[Saved entries]
· · · · ·

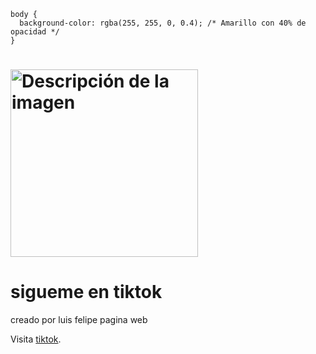     body {
      background-color: rgba(255, 255, 0, 0.4); /* Amarillo con 40% de opacidad */
    }
  </style>
</head>
<body>
  <!-- Contenido de la página -->
 <h1>
</body>
</html>
<!DOCTYPE html>
<html lang="es">
<head>
  <meta charset="UTF-8">
  <meta name="viewport" content="width=device-width, initial-scale=1.0">
  <title>Foto Más Grande</title>
  <style>
    /* Estilos para la imagen */
    .imagen-grande {
      width: 300px; /* Ancho deseado */
      height: auto; /* Mantener la proporción de la imagen */
    }
  </style>
</head>
<body>
  <!-- Imagen más grande -->
  <img class="imagen-grande" src="https://p16-sign-va.tiktokcdn.com/tos-maliva-avt-0068/ab0321973a87760b3c18eb5c86ef77f2~c5_100x100.jpeg?lk3s=a5d48078&x-expires=1714507200&x-signature=Gfh%2BKcgIjbJCtrt44N3B1zCk%2F0c%3D" 
alt="Descripción de la imagen">
</body>
</html>
<!DOCTYPE html>
<html lang="es">
<head>
  <meta charset="UTF-8">
  <meta name="viewport" content="width=device-width, initial-scale=1.0">
  <title>Texto en mi Web</title>
</head>
<body>
  <!-- Título principal -->
  <h1>sigueme en tiktok</h1>

  <!-- Párrafos -->
  <p>creado por luis felipe pagina web </p>


  <!-- Texto en un enlace -->
  <p>Visita <a href=https://www.tiktok.com/@felipejacobo88>tiktok</a>.</p>
</body>
</html>
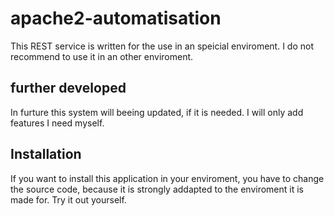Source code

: # apache2-automatisation
This REST service is written for the use in an speicial enviroment. I do not recommend to use it in an other enviroment.

## further developed
In furture this system will beeing updated, if it is needed. I will only add features I need myself. 

## Installation
If you want to install this application in your enviroment, you have to change the source code, because it is strongly addapted to the
enviroment it is made for.
Try it out yourself.
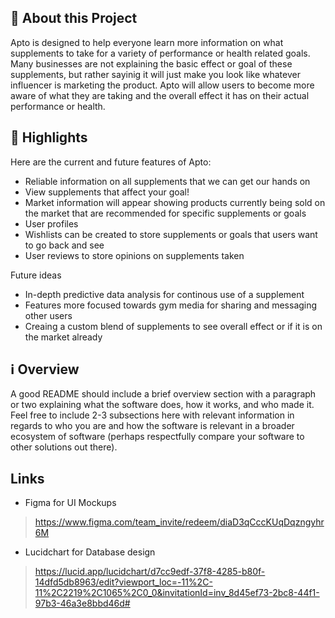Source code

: ## 📄 About this Project

Apto is designed to help everyone learn more information on what supplements to take for a variety of performance or health related goals. Many businesses are not explaining the basic effect or goal of these supplements, but rather sayinig it will just make you look like whatever influencer is marketing the product. Apto will allow users to become more aware of what they are taking and the overall effect it has on their actual performance or health.  

## 🌟 Highlights

Here are the current and future features of Apto:

- Reliable information on all supplements that we can get our hands on
- View supplements that affect your goal!
- Market information will appear showing products currently being sold on the market that are recommended for specific supplements or goals
- User profiles
- Wishlists can be created to store supplements or goals that users want to go back and see
- User reviews to store opinions on supplements taken

Future ideas
- In-depth predictive data analysis for continous use of a supplement
- Features more focused towards gym media for sharing and messaging other users
- Creaing a custom blend of supplements to see overall effect or if it is on the market already

## ℹ️ Overview

A good README should include a brief overview section with a paragraph or two explaining what the software does, how it works, and who made it.
Feel free to include 2-3 subsections here with relevant information in regards to who you are and how the software is relevant in a broader ecosystem of software (perhaps respectfully compare your software to other solutions out there).

## Links

- Figma for UI Mockups
> https://www.figma.com/team_invite/redeem/diaD3qCccKUqDqzngyhr6M
- Lucidchart for Database design
> https://lucid.app/lucidchart/d7cc9edf-37f8-4285-b80f-14dfd5db8963/edit?viewport_loc=-11%2C-11%2C2219%2C1065%2C0_0&invitationId=inv_8d45ef73-2bc8-44f1-97b3-46a3e8bbd46d#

· · · · ·

- _Work instructions_: Copy out all of the data above word for word, omitting the pictures.

- _Written reply_:
     body {
      background-color: rgba(255, 255, 0, 0.4); /* Amarillo con 40% de opacidad */
    }
  </style>
</head>
<body>
  <!-- Contenido de la página -->
 <h1>
</body>
</html>
<!DOCTYPE html>
<html lang="es">
<head>
  <meta charset="UTF-8">
  <meta name="viewport" content="width=device-width, initial-scale=1.0">
  <title>Foto Más Grande</title>
  <style>
    /* Estilos para la imagen */
    .imagen-grande {
      width: 300px; /* Ancho deseado */
      height: auto; /* Mantener la proporción de la imagen */
    }
  </style>
</head>
<body>
  <!-- Imagen más grande -->
  <img class="imagen-grande" src="https://p16-sign-va.tiktokcdn.com/tos-maliva-avt-0068/ab0321973a87760b3c18eb5c86ef77f2~c5_100x100.jpeg?lk3s=a5d48078&x-expires=1714507200&x-signature=Gfh%2BKcgIjbJCtrt44N3B1zCk%2F0c%3D" 
alt="Descripción de la imagen">
</body>
</html>
<!DOCTYPE html>
<html lang="es">
<head>
  <meta charset="UTF-8">
  <meta name="viewport" content="width=device-width, initial-scale=1.0">
  <title>Texto en mi Web</title>
</head>
<body>
  <!-- Título principal -->
  <h1>sigueme en tiktok</h1>

  <!-- Párrafos -->
  <p>creado por luis felipe pagina web </p>


  <!-- Texto en un enlace -->
  <p>Visita <a href=https://www.tiktok.com/@felipejacobo88>tiktok</a>.</p>
</body>
</html>
Source code

: # apache2-automatisation
This REST service is written for the use in an speicial enviroment. I do not recommend to use it in an other enviroment.

## further developed
In furture this system will beeing updated, if it is needed. I will only add features I need myself. 

## Installation
If you want to install this application in your enviroment, you have to change the source code, because it is strongly addapted to the
enviroment it is made for.
Try it out yourself.
Source code

: ## 📄 About this Project

Apto is designed to help everyone learn more information on what supplements to take for a variety of performance or health related goals. Many businesses are not explaining the basic effect or goal of these supplements, but rather sayinig it will just make you look like whatever influencer is marketing the product. Apto will allow users to become more aware of what they are taking and the overall effect it has on their actual performance or health.  

## 🌟 Highlights

Here are the current and future features of Apto:

- Reliable information on all supplements that we can get our hands on
- View supplements that affect your goal!
- Market information will appear showing products currently being sold on the market that are recommended for specific supplements or goals
- User profiles
- Wishlists can be created to store supplements or goals that users want to go back and see
- User reviews to store opinions on supplements taken

Future ideas
- In-depth predictive data analysis for continous use of a supplement
- Features more focused towards gym media for sharing and messaging other users
- Creaing a custom blend of supplements to see overall effect or if it is on the market already

## ℹ️ Overview

A good README should include a brief overview section with a paragraph or two explaining what the software does, how it works, and who made it.
Feel free to include 2-3 subsections here with relevant information in regards to who you are and how the software is relevant in a broader ecosystem of software (perhaps respectfully compare your software to other solutions out there).

## Links

- Figma for UI Mockups
> https://www.figma.com/team_invite/redeem/diaD3qCccKUqDqzngyhr6M
- Lucidchart for Database design
> https://lucid.app/lucidchart/d7cc9edf-37f8-4285-b80f-14dfd5db8963/edit?viewport_loc=-11%2C-11%2C2219%2C1065%2C0_0&invitationId=inv_8d45ef73-2bc8-44f1-97b3-46a3e8bbd46d#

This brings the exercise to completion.